### EXERCISE DETAILS
Count the lines in the entries below that contain the string "الهندسة" and give only the number.
*** Opening of RECORD EXTRACTS ***
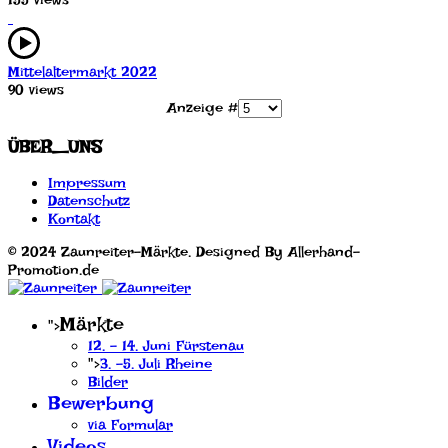
155 views
Mittelaltermarkt 2022
90 views
Anzeige #
ÜBER_UNS
Impressum
Datenschutz
Kontakt
© 2024 Zaunreiter-Märkte. Designed By Allerhand-
Promotion.de
Märkte
">
12. - 14. Juni Fürstenau
">
3. -5. Juli Rheine
Bilder
Bewerbung
via Formular
Videos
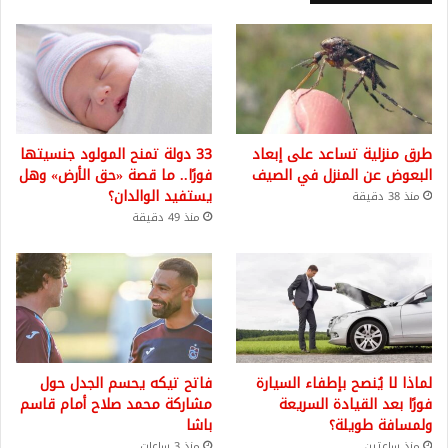
طرق منزلية تساعد على إبعاد
33 دولة تمنح المولود جنسيتها
البعوض عن المنزل في الصيف
فورًا.. ما قصة «حق الأرض» وهل
يستفيد الوالدان؟
منذ 38 دقيقة
منذ 49 دقيقة
لماذا لا يُنصح بإطفاء السيارة
فاتح تيكه يحسم الجدل حول
فورًا بعد القيادة السريعة
مشاركة محمد صلاح أمام قاسم
ولمسافة طويلة؟
باشا
منذ ساعتين
منذ 3 ساعات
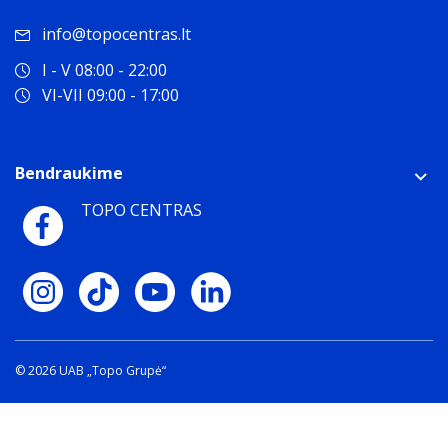
info@topocentras.lt
I - V 08:00 - 22:00
VI-VII 09:00 - 17:00
Bendraukime
TOPO CENTRAS
© 2026 UAB „Topo Grupė“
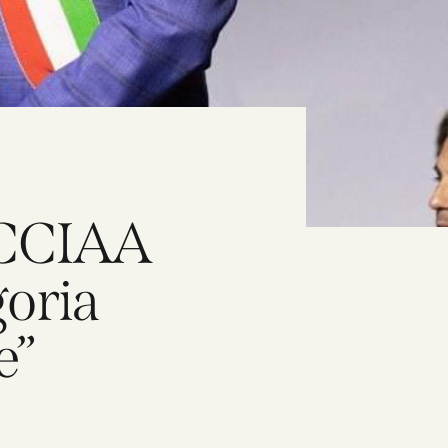
o CCIAA
goria
e”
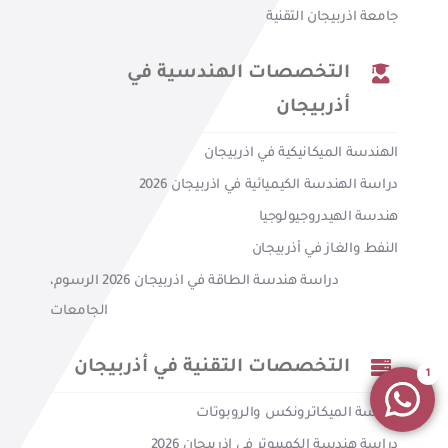
جامعة اذربيجان التقنية
التخصصات الهندسية في
أذربيجان
الهندسة الميكانيكية في اذربيجان
دراسة الهندسة الكيميائية في اذربيجان 2026
هندسة الهيدروجيولوجيا
النفط والغاز في أذربيجان
دراسة هندسة الطاقة في اذربيجان 2026 الرسوم،
الجامعات
التخصصات التقنية في أذربيجان
1
هندسة الميكاترونكس والروبوتات
دراسة هندسة الكمبيوتر في اذربيجان 2026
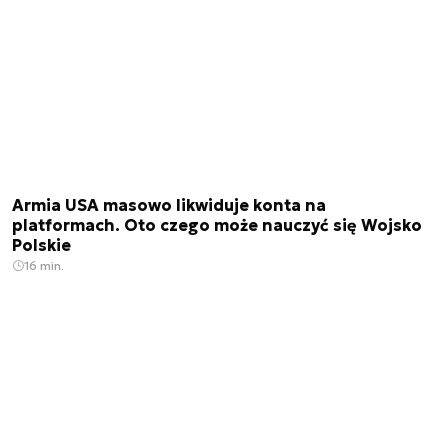
Armia USA masowo likwiduje konta na
platformach. Oto czego może nauczyć się Wojsko
Polskie
16 min.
*** Close of RECORD EXTRACTS ***
### EXERCISE ANSWER
2